We like to think of childhood and youth as a carefree time when concerns are about scraped knees or first kisses, homework or what to wear for grad.
But the Norman Rockwell mythology of childhood and youth doesn’t jibe with the reality. (See page A9 for a young person’s insights on mental illness and how it impacts every facet of her life and decision making.) So what’s a young person to do when he or she has a mental illness?
If someone has an injury or illness, society accepts that they need help and should have help.
But our mind-over-matter culture expects people to ‘get over it’, particularly young people because of attitudes like ‘they’ve got it easy. They don’t know how tough life really is.’
Young people locally have said they feel alienated from their community because they must leave to access help.
That’s some of the feedback gathered by the Langley Local Action Team, a local group of doctors, nurses, other health professionals, government agencies, emergency services, social agencies, community groups, young people, and family representatives.
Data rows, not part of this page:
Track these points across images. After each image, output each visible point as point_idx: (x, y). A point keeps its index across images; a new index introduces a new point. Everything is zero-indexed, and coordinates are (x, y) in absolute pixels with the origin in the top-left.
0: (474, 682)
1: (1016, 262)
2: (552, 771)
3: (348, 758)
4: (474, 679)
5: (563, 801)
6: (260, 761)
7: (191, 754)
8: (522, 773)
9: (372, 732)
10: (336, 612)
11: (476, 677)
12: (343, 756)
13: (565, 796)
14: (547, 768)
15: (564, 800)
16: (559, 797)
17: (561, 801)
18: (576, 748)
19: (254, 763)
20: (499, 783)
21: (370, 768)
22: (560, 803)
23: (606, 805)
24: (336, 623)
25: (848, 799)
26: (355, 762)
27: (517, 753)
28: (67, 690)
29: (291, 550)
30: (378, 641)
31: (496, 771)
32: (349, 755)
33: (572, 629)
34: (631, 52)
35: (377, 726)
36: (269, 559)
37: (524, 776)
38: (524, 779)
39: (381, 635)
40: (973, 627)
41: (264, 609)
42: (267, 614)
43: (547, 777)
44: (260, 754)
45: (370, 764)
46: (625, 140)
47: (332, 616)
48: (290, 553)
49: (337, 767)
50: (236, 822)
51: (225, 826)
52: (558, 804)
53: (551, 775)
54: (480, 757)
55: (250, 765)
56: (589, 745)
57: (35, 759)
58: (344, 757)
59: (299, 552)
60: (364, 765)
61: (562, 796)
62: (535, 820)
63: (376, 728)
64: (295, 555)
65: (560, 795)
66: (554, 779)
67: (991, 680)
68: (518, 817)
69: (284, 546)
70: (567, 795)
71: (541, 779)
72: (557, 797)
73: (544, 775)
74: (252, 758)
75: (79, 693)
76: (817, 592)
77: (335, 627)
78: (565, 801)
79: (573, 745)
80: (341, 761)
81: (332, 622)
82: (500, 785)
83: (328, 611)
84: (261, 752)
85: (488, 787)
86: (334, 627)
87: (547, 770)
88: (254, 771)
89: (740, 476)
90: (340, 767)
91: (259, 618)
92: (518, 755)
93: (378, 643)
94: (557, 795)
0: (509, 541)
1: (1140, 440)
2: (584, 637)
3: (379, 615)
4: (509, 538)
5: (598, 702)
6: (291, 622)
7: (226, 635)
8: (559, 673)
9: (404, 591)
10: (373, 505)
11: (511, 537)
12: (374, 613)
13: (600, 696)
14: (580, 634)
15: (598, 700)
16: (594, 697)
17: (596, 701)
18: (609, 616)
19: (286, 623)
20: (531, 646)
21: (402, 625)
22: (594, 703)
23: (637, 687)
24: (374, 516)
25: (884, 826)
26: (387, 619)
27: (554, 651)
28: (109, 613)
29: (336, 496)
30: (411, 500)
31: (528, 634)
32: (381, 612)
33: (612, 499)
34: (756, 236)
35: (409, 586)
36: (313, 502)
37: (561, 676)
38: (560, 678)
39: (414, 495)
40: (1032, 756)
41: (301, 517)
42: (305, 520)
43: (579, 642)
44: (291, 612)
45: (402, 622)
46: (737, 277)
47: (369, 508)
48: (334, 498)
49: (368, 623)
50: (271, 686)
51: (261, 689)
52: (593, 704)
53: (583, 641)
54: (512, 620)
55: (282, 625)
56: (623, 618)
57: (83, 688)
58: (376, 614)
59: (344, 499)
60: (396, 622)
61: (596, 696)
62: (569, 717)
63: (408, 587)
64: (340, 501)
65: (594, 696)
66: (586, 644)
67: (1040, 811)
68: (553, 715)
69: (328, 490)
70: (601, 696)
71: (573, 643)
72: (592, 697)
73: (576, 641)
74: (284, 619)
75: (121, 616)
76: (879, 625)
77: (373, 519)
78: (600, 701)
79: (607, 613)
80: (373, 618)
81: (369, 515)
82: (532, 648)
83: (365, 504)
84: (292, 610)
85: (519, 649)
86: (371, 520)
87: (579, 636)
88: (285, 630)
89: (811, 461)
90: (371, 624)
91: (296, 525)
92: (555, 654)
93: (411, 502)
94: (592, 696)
Its mandate is specifically to improve local access to youth mental health issues and substance abuse issues, which go hand in hand.
The team started by trying to increase resources for mental health treatment. But the biggest challenge for the team is tackling the social stigma around mental illness.
That stigma stops adults from getting help so it’s only natural that young people could be even more reticient to come forward. Who wants that label slapped on them?
Change starts with acknowledging that mental illness is just that – illness.